Desde los hogares observábamos la soledad de la ciudad, sin ruido, sin algarabía, sin embotellamientos. Los graciosos gansos pululaban libres y despreocupados por las calles de la ciudad fraternal. Las ardillas se paseaban entre ramas y cables eléctricos, tranquilas, sin el desespero que las distingue. En el bosque de la ciudad volvían a verse manadas de aves retomando el espacio que por derecho natural les corresponde.

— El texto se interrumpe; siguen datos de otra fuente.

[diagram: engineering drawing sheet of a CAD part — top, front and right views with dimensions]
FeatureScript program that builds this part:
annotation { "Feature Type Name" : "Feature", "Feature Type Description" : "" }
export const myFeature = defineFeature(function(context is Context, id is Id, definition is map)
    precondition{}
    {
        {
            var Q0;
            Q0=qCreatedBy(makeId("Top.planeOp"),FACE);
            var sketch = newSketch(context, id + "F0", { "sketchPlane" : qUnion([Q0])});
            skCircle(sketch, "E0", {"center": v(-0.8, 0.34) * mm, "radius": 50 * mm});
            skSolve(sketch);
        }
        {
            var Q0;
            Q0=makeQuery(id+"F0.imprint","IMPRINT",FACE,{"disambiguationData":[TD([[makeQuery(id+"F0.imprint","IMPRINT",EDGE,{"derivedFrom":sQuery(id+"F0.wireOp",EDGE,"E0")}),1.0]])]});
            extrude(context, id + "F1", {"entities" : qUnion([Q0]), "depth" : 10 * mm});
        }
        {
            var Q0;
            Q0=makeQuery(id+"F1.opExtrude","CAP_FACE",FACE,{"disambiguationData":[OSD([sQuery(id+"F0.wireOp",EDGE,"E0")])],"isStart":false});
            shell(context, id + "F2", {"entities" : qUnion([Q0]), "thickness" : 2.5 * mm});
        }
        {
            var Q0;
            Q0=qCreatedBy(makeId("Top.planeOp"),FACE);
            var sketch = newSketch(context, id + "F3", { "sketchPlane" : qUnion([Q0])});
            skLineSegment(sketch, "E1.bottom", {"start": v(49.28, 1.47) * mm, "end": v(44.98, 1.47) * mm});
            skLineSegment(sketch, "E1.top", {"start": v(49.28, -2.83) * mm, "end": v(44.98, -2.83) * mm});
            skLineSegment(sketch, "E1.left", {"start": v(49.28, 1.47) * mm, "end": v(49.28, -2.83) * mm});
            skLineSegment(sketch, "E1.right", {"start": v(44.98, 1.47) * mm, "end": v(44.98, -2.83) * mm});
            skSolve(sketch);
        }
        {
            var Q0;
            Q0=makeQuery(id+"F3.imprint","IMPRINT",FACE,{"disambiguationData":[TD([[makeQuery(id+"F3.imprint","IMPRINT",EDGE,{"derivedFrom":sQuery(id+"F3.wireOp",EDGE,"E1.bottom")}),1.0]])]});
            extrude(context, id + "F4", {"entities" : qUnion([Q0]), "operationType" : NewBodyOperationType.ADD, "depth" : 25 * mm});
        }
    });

En los hogares, descubrimos la falta que nos hacía estar cerca de los que siempre tenemos cerca. Aprendimos a darnos cuenta de lo solos que estábamos aun estando juntos. De momento aprendimos, que estar solos no es el estado natural del ser, que la soledad debe estar acompañada de otras soledades y juntos hacer familia, sociedad. Estos 365 días de soledad poblaron las esperanzas de que se puede continuar, de que las vicisitudes de lo inesperado no nos cancelan ni nos detienen. La pandemia nos paralizó, pero en ese estado de parálisis descubrimos la falta que nos hacemos, la humanidad que nos habita y lo atrevidos que somos para continuar a andar.